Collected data
________

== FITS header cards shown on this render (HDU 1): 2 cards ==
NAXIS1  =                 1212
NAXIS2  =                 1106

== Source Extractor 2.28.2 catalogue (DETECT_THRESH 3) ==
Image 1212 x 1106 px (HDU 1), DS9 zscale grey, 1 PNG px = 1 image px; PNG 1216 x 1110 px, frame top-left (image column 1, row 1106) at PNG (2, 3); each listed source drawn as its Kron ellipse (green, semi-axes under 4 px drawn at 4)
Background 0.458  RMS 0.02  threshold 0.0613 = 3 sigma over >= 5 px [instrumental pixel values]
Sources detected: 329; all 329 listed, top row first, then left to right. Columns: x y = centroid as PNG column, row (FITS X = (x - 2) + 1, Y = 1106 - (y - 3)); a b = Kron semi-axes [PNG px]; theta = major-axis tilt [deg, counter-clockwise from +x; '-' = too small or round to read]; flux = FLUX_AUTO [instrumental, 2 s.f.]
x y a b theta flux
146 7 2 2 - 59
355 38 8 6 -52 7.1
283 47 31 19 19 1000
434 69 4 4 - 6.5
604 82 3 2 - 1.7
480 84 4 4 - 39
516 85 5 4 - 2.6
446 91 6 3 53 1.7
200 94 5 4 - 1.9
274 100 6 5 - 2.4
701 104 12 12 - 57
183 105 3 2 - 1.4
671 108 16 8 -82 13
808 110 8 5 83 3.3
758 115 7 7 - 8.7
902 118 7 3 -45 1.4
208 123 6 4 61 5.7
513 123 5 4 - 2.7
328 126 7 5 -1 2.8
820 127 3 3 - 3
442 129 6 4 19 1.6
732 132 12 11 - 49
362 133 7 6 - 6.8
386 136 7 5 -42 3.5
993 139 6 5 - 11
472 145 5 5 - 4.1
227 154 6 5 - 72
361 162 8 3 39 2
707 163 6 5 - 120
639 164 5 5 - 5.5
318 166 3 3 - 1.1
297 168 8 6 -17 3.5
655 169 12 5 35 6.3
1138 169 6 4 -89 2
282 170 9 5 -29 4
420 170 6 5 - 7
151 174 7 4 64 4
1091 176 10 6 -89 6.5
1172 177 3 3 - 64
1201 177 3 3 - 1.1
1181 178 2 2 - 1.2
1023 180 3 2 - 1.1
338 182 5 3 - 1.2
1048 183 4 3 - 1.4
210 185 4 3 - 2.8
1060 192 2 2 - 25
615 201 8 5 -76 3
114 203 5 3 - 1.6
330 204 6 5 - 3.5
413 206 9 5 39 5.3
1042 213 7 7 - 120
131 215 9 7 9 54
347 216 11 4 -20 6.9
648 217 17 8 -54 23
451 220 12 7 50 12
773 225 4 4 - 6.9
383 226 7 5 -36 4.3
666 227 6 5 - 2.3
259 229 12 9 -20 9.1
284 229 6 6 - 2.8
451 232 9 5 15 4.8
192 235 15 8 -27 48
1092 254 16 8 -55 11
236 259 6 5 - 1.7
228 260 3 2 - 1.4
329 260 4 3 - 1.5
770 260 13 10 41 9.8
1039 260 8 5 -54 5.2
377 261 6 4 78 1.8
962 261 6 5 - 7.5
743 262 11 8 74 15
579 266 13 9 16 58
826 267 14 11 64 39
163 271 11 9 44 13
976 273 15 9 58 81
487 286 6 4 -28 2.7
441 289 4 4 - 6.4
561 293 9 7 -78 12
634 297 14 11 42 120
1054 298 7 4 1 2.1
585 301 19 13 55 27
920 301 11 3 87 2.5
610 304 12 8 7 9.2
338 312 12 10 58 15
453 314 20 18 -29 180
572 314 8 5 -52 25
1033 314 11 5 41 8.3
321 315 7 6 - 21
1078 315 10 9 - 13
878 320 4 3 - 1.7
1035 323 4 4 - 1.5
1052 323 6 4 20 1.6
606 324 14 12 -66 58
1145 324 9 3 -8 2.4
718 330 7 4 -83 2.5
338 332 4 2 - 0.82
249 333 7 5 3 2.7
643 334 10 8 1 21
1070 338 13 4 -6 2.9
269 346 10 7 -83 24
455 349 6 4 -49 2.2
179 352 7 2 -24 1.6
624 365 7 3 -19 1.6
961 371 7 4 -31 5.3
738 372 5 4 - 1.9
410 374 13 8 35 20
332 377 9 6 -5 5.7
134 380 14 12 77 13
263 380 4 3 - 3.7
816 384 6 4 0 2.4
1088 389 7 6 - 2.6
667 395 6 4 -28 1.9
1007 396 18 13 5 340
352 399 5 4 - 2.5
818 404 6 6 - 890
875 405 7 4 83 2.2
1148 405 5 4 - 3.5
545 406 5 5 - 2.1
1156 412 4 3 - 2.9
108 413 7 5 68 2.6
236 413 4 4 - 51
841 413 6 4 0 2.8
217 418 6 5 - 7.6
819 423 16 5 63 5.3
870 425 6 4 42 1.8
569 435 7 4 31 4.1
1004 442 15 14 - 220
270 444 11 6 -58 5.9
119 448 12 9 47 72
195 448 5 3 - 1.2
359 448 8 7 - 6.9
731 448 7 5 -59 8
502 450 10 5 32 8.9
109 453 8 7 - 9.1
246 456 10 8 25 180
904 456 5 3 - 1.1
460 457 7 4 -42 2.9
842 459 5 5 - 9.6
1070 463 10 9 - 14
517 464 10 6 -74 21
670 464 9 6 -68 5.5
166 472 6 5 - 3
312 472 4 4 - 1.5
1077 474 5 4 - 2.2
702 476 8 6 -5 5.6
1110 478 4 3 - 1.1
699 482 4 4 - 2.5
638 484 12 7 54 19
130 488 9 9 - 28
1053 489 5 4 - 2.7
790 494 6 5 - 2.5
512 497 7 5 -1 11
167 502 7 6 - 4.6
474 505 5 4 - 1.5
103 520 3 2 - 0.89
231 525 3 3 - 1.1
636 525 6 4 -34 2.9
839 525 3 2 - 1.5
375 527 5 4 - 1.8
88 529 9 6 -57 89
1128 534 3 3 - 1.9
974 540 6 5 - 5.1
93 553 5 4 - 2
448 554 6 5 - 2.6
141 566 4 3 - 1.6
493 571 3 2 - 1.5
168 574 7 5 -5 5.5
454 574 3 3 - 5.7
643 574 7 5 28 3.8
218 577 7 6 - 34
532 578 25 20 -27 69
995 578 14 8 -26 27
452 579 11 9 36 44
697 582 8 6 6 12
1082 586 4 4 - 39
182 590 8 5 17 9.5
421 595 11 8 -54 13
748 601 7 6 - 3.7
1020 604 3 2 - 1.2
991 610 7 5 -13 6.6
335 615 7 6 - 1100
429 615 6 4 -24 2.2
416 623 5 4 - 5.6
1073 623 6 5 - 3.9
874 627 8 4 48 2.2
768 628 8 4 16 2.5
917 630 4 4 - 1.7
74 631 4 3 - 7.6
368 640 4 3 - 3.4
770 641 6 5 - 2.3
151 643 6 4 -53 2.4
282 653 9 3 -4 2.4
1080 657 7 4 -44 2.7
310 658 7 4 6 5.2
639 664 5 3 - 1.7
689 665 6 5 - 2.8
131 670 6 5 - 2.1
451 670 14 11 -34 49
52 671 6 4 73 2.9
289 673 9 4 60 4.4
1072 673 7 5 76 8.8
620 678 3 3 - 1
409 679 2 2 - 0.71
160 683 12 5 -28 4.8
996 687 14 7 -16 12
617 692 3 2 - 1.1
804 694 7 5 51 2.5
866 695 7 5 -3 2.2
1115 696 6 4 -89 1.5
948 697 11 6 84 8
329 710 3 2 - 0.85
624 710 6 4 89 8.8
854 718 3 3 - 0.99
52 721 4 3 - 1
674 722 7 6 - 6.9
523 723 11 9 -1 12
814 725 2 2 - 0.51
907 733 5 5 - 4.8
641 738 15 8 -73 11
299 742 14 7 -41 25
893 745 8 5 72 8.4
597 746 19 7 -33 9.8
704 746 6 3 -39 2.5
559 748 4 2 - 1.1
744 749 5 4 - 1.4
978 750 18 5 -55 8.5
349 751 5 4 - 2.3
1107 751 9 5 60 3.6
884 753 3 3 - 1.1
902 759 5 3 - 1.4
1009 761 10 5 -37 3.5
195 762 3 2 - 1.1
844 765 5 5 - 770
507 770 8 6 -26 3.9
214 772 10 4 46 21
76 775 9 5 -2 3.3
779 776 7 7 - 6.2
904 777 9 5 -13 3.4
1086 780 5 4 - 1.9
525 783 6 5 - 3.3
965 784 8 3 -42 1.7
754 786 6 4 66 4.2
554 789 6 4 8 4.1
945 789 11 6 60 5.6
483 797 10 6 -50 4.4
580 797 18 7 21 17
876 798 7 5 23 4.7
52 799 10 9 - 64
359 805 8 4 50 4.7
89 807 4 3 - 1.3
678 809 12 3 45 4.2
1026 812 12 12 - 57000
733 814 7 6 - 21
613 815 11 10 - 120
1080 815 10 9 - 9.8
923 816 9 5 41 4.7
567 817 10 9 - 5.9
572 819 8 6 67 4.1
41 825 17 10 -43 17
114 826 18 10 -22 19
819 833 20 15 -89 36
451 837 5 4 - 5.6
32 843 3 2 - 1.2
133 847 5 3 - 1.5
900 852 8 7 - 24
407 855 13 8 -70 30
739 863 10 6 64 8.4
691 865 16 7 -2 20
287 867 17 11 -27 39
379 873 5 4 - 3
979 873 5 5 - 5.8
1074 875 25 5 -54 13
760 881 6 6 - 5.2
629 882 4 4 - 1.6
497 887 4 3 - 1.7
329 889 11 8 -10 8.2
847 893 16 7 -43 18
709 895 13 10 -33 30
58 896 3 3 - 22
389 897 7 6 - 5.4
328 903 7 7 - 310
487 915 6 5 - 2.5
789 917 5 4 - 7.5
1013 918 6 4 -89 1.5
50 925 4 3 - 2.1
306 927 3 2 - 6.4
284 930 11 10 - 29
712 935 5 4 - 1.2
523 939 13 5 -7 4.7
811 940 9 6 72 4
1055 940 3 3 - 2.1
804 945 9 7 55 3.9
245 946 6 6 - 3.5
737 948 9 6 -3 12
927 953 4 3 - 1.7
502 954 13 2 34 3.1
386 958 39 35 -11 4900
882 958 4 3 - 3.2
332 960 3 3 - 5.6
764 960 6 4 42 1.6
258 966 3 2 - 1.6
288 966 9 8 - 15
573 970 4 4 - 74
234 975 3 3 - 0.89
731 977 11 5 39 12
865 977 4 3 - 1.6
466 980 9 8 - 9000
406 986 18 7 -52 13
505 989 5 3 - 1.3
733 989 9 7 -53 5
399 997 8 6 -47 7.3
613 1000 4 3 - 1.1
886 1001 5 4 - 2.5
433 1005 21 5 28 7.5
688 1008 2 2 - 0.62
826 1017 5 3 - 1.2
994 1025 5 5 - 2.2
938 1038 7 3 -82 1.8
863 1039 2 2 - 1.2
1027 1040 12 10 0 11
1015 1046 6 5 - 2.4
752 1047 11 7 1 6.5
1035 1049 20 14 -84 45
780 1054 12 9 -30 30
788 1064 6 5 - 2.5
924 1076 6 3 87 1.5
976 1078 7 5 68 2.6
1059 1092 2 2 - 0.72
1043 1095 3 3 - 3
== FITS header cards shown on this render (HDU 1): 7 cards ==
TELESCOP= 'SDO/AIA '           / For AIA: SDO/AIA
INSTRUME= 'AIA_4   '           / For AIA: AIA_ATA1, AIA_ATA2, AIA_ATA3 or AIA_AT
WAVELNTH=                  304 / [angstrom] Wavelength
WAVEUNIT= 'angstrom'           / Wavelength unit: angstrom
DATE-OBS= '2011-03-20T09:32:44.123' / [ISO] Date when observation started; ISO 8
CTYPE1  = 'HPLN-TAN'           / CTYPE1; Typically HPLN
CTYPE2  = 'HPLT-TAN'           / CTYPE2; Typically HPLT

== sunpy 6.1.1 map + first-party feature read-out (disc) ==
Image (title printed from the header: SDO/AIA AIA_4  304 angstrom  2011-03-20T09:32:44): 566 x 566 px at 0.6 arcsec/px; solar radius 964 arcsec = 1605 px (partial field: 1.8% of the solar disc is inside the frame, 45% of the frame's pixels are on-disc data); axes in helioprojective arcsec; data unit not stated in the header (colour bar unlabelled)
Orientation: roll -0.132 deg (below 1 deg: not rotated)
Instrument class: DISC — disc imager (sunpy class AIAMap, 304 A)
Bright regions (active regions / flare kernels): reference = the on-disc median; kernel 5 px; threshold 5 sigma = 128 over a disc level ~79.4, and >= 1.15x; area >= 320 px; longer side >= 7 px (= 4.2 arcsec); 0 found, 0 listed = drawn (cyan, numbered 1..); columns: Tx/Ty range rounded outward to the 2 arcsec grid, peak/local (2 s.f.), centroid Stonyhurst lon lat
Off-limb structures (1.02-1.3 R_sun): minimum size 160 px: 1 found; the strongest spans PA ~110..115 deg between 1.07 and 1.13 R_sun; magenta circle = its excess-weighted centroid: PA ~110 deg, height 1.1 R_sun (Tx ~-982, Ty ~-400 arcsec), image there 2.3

________

● INSTRUCTION
Write out the lines of the material unchanged, starting at the line containing "1): 7 cards" and ending at the line containing "Wavelength unit: angstrom".

● WRITTEN RESPONSE
== FITS header cards shown on this render (HDU 1): 7 cards ==
TELESCOP= 'SDO/AIA '           / For AIA: SDO/AIA
INSTRUME= 'AIA_4   '           / For AIA: AIA_ATA1, AIA_ATA2, AIA_ATA3 or AIA_AT
WAVELNTH=                  304 / [angstrom] Wavelength
WAVEUNIT= 'angstrom'           / Wavelength unit: angstrom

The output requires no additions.